Obama Tax Proposal Would Reduce Charitable Giving by $9.4 Billion
February 12, 2015
When taxpayers go to file their taxes, they can deduct charitable contributions they've made in order to limit their tax liability. But President Obama has proposed to limit the value of those deductions for high-income households -- a move that will have a major, negative impact on charitable giving.
Howard Husock, vice president for policy research at the Manhattan Institute, says the proposal ignores the role of high-income taxpayers in contributing to charitable causes:
- American households give more than $200 billion to charity each year.
- In 2009, 2.6 percent of American households had incomes above $200,000.
- Not only were those households responsible for 25.1 percent of all household income, but their charitable deductions were 29.5 percent of the value of all charitable donations made that year.
With high-earners being such large contributors to charity, what would reducing their charitable deductions mean? According to Arthur Brooks of the American Enterprise Institute, a $9.4 billion decline in charitable giving.
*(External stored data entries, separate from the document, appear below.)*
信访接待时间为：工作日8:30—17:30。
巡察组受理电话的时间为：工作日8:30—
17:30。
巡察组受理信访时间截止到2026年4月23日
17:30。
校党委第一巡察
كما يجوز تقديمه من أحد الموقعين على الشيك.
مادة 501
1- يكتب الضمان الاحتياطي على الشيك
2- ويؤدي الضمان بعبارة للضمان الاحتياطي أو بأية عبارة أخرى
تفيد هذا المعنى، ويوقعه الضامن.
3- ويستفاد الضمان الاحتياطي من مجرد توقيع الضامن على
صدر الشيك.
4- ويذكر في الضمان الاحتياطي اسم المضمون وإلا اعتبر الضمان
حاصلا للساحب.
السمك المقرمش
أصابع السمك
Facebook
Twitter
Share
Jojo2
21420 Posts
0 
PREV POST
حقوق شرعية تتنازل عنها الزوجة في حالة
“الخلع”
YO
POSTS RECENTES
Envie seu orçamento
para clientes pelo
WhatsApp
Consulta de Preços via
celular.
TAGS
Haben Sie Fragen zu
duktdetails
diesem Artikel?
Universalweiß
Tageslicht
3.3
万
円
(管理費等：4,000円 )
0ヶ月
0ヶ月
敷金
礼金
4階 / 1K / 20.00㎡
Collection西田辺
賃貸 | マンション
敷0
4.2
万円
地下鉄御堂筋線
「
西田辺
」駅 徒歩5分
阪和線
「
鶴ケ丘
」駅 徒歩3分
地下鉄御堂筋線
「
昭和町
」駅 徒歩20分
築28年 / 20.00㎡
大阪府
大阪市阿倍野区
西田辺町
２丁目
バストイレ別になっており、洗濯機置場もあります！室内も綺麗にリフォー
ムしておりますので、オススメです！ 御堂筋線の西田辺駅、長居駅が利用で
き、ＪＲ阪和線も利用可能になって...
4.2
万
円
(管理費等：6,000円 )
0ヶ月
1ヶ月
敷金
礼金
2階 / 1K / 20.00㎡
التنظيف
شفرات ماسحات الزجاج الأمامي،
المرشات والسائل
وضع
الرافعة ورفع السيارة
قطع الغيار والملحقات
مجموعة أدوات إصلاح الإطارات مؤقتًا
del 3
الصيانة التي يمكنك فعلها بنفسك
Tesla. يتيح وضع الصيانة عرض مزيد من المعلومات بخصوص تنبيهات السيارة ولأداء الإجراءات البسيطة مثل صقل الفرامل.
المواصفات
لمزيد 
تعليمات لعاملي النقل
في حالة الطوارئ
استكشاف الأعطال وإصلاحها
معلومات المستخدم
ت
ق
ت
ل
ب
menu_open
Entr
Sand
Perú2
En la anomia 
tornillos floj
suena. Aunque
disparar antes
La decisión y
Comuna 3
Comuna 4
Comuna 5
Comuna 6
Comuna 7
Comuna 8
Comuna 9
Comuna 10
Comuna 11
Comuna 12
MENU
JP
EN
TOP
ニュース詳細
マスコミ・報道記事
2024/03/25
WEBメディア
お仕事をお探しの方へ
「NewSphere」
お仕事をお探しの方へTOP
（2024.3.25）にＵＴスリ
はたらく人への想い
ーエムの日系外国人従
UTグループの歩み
Husock says that perhaps the government has not realized the impact of its proposal -- or, perhaps it thinks the government can address the needs of the poor without private charity. That would be a mistake -- the NCPA's latest report shows how government policies intended to help the poor actually hurt low-income Americans, especially black Americans, and an op-ed from NCPA CEO Allen West and Senior Fellow Pam Villarreal highlights the failure of Lyndon Johnson's big-government Great Society plan.